Supplied text:

★ ★ ★ ★ ★

# coffee



## timmie (Jan 14, 2012)

i got maxwell house large can for 5 dollars a few weeks ago. this last week it was 5.25. it is going up like everything else. i bought 12 cans to add to my stash. this was at dollar general. anybody else find a good bargain?


----------



## Grimm (Sep 5, 2012)

I get my coffee at Costco. Just your run of the mill Yuban. I do have a few dozen cans of vanilla Melitta coffee just in case I run out of creamer...

I got those because I ran across some coupons that made them practically free.


----------



## BillS (May 30, 2011)

Coffee has a limited shelf life. For prepping purposes I have instant coffee. It lasts forever.


----------



## Grimm (Sep 5, 2012)

BillS said:


> Coffee has a limited shelf life. For prepping purposes I have instant coffee. It lasts forever.


Agreed. I do have instant but still keep a stock of regular on hand.


----------



## alwaysready (May 16, 2012)

BillS said:


> Coffee has a limited shelf life. For prepping purposes I have instant coffee. It lasts forever.


What if you seal whole beans in mylar with O2 absorbers?


----------



## Hooch (Jul 22, 2011)

does anyone know what actually happens to it? does it just get dry? 
I've noticed it going up in price as well...a can of the cheap is almost 6 bucks here on sale. When I buy it, I make sure to grab coffee in the metal cans as opposed to the hard paperboard container. I figure the can will be useful and maybe help preserve the coffee better. I'm useing 2 year old coffee from my stash now from a can and its fine...


----------



## Grimm (Sep 5, 2012)

Hooch said:


> does anyone know what actually happens to it? does it just get dry?
> I've noticed it going up in price as well...a can of the cheap is almost 6 bucks here on sale. When I buy it, I make sure to grab coffee in the metal cans as opposed to the hard paperboard container. I figure the can will be useful and maybe help preserve the coffee better. I'm useing 2 year old coffee from my stash now from a can and its fine...


I noticed a while back that when I buy coffee from Walmart it comes in a cardboard can. I have to go to the ritzy supermarket to get metal cans. Even Yuban at Costco is in cardboard...

Coffee can lantern


----------



## cowboyhermit (Nov 10, 2012)

alwaysready said:


> What if you seal whole beans in mylar with O2 absorbers?


Ideally you want the unroasted beans, though this is beyond what most people are willing to do. With unroasted beans properly packaged they will last a decade easily. Of course then you have to roast and grind them as needed, it isn't that difficult but mostly for people who really like coffee

With regards to what happens to coffee to make it go bad, it is the same things that makes almost any thing that is ground up lose flavour and nutrients over time.
The cardboard cans have an aluminum layers so they SHOULD be impermeable to oxygen and such but a metal can is a lot more sturdy.


----------



## Hooch (Jul 22, 2011)

Grimm: yea...I noticed the cheapest coffee is the walmart brand but I wont get it cuz of the container. We have a grocery outlet here that is basically like a regular market but overstock items from big box stores...a few things they purchase to keep consistant stock in their store but otherwise what they have always changes generally. They always seem to have the coffee in metal cans and its not much over the walmart price so I grab it.

★ ★ ★ ★ ★

Data provided:
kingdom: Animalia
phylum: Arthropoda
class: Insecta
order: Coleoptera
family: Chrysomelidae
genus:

★ ★ ★ ★ ★

Your tasks:
• 1. Answer these questions from the coffee thread:
(a) At which store did timmie buy the cans of Maxwell House?
(b) What kind of coffee does BillS keep for prepping purposes?
(c) According to cowboyhermit, how long will properly packaged unroasted beans last?
• 2. Switch "Costco" to "Sam's Club" in the coffee thread, in everything from "i got maxwell" down to "out of creamer...", and write out that part with the change.
• 3. Proceed with the coffee-storage discussion from the end of its final post.

Replies:
• 1.
(a) Dollar General.
(b) Instant coffee.
(c) A decade easily.

• 2.
i got maxwell house large can for 5 dollars a few weeks ago. this last week it was 5.25. it is going up like everything else. i bought 12 cans to add to my stash. this was at dollar general. anybody else find a good bargain?


----------



## Grimm (Sep 5, 2012)

I get my coffee at Sam's Club. Just your run of the mill Yuban. I do have a few dozen cans of vanilla Melitta coffee just in case I run out of creamer...

• 3.
----------



## Grimm (Sep 5, 2012)

Hooch said:


> Grimm: yea...I noticed the cheapest coffee is the walmart brand but I wont get it cuz of the container. We have a grocery outlet here that is basically like a regular market but overstock items from big box stores...a few things they purchase to keep consistant stock in their store but otherwise what they have always changes generally. They always seem to have the coffee in metal cans and its not much over the walmart price so I grab it.


I don't buy Walmart brand either. When I had coupons for Melitta I got a few cans at Walmart and they were in the cardboard can but the high end market had metal cans of Melitta!

The rule of thumb in this house is if coffee comes in a metal can you save the can! Glass jars too.


----------



## cowboyhermit (Nov 10, 2012)

Nabob Coffee (Canadian brand that goes way back) used to come in the nicest canning jars, we still have quite a few kicking around, great advertising imo, people looking at your brand name for 50 years or so. I still buy the instant coffee that comes in glass but more and more are using plastic, if only they packaged it in actual canning jars.


----------



## BillS (May 30, 2011)

alwaysready said:


> What if you seal whole beans in mylar with O2 absorbers?


This is what I found:

http://www.peakprosperity.com/forum...e-how-long-can-we-store-it-and-how-best/45656

"Coffee Freshness is determined by the time since roasting, as opposed to when the beans were harvested. In the right conditions, coffee beans will keep for years until they are roasted. Once roasted however, the flavorsome coffee oils are brought to the surface of the bean and will deteriorate and rapidly become rancid. Also after roasting, coffee beans produce coffee gasses (mostly carbon dioxide) for a little over week, with most of the gasses being released in the first 2-3 days. Once the gasses have been completely released, the coffee is stale. The method of coffee bean storage you use can delay this deterioration."


----------



## Caribou (Aug 18, 2012)

Some time back my folks inherited several cases of Yuban in the metal cans. I have no idea how long our friend had owned this coffee but my parents haven't bought coffee in years. It still tastes fine to me.


----------



## BlacksmithKevin (Jan 15, 2013)

Coffee in any shape is going to be a good barter item. I agree metal cans will store the best.


----------



## Tacitus (Dec 30, 2012)

BillS said:


> "Coffee Freshness is determined by the time since roasting. [A]fter roasting, coffee beans produce coffee gasses (mostly carbon dioxide) for a little over week, with most of the gasses being released in the first 2-3 days. Once the gasses have been completely released, the coffee is stale."


That would mean that all of my coffee I buy at the supermarket is stale. It is all roasted and ground, and then takes weeks to get to my house. Even if you assume the packaging stops this process, and it starts back up when you open it, again, most of my coffee would be stale since I don't brew it all within 2 weeks of opening...and yet it always tastes fine to me. That site's comments don't sound right to me.



Grimm said:


> Even Yuban at Costco is in cardboard...


I buy the Kirkland brand in the metal can. $9.99 for the dark roast, 3 lb. can. It is more than the Maxwell House / Folgers / Yuban cans, but it is also 48 oz., where the others are much smaller.


----------



## cowboyhermit (Nov 10, 2012)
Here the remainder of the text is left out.